* [O que fazer]:
Reproduza, sem nenhuma alteração, tudo o que vai de "Mesmo com os" até "sob exigências draconianas." no texto sobre o BCE e os bancos europeus.

* [Trecho fornecido]:
☆ ☆ ☆ ☆ ☆ ☆ ☆
Draghi, do BCE: trabalha para a Europa ou para o Goldman Sachs?
Jornal do Brasil, 28/04/2011
Os bancos, a desigualdade e o ocaso da velha Europa
Por Mauro Santayana
Pode ser um bom sinal: chamado às
falas pelo Parlamento Europeu e pela Comissão Européia, o fiel
funcionário do Banco Goldman Sachs, que preside ao Banco Central
Europeu, Mário Draghi, gaguejou. Não pôde explicar aonde foram parar o
trilhão de euros que os países centrais da Europa emitiram e entregaram
ao BCE, a fim de recuperar a economia do bloco. De acordo com Michel
Barnier, Comissário da União Européia encarregado do mercado interno do
grupo, que inclui os serviços financeiros, e de Durão Barroso, o
presidente da Comissão Européia, os bancos beneficiados com os recursos,
repassados pelo BCE a juros inferiores a 1%, não os usaram no estímulo à
economia. Ao contrário, continuaram emprestando aos estados em
dificuldades, a juros que vão de 6 a 10%. Quanto mais dificuldades
enfrentam, mais altos são os juros, em uma espiral de arrocho,
desemprego e miséria de seus povos.
Mesmo com os imensos recursos de caixa,
os bancos privados – encabeçados pelo famigerado Goldman Sachs –
reduziram seus financiamentos às empresas em 30% e os empréstimos aos
correntistas privados em 43%. As condições para a concessão de créditos à
economia real se tornaram ainda mais duras. E os empréstimos aos
Estados se fazem sob exigências draconianas.
O Banco Central Europeu não pode
emprestar diretamente aos Estados. Como todos os bancos centrais,
eles são servidores dos banqueiros, e, de modo geral, operam com
autonomia. Temos que sujeitar o nosso Banco Central ao controle direto
do poder executivo.
Os bancos, na confidência de um
banqueiro europeu anônimo, usam os empréstimos do BCE para refinanciar
seus balanços, e soltam o dinheiro a filete de água para o financiamento
da produção, do comércio e dos serviços. Esse procedimento faz com que a
Europa siga o desastre americano e inglês, que se iniciou em 1980, com
Madame Thatcher e Reagan. Nestes últimos trinta anos, nos Estados
Unidos, o famoso um por cento dos americanos mais ricos viram sua renda
multiplicar 300 vezes. Os americanos mais pobres tiveram um aumento de
40% em seus rendimentos, mas em conseqüência da participação intensiva
das mulheres no trabalho. Essa participação, exigida pela crescente
dificuldade dos lares, fez com que houvesse uma melhoria na renda
familiar. Sem isso, só com o trabalho dos homens, não teria havido
nenhuma melhoria.
☆ ☆ ☆ ☆ ☆ ☆ ☆
* [Entradas selecionadas]:
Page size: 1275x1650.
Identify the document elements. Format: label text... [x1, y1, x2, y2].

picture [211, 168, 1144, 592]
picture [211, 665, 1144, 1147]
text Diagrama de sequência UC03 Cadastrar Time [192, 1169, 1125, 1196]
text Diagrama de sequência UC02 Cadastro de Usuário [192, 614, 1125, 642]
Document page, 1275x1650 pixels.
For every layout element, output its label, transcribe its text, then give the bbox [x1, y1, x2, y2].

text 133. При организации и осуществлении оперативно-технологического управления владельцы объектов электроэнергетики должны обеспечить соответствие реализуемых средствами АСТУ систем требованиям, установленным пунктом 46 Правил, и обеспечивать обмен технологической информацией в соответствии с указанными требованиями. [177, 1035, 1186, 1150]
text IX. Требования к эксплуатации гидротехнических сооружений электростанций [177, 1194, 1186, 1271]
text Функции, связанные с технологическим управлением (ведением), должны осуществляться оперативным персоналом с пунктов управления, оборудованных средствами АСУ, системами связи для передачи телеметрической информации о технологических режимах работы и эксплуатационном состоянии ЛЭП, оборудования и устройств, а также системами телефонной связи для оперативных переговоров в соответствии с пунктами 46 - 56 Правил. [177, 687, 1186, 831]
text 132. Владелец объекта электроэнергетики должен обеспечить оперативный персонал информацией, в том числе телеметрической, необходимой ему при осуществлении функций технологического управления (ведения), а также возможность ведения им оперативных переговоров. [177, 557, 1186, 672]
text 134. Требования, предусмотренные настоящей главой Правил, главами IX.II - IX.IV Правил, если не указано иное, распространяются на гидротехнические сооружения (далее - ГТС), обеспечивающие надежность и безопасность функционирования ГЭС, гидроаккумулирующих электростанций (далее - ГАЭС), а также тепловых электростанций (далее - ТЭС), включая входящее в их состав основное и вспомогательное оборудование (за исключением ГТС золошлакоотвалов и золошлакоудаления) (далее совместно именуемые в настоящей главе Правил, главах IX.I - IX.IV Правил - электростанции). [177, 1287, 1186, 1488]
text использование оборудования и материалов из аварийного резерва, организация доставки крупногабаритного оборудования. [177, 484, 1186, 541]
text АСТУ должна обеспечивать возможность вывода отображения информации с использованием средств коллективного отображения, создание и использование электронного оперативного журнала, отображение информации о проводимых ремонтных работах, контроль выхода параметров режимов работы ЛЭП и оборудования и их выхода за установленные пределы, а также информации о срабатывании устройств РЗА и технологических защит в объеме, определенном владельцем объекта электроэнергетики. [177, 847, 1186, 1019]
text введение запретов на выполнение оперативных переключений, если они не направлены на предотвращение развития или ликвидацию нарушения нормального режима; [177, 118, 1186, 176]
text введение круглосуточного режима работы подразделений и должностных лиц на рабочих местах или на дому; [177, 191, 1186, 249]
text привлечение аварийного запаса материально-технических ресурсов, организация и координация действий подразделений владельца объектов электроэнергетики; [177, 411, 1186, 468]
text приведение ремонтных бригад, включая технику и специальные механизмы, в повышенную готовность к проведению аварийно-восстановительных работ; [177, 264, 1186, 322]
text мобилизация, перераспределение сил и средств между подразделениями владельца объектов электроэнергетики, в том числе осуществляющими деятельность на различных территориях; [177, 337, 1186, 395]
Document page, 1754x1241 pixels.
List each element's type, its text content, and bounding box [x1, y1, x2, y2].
☆ ☆ ☆ ☆ ☆ ☆ ☆
* [Resposta esperada]:
Mesmo com os imensos recursos de caixa,
os bancos privados – encabeçados pelo famigerado Goldman Sachs –
reduziram seus financiamentos às empresas em 30% e os empréstimos aos
correntistas privados em 43%. As condições para a concessão de créditos à
economia real se tornaram ainda mais duras. E os empréstimos aos
Estados se fazem sob exigências draconianas.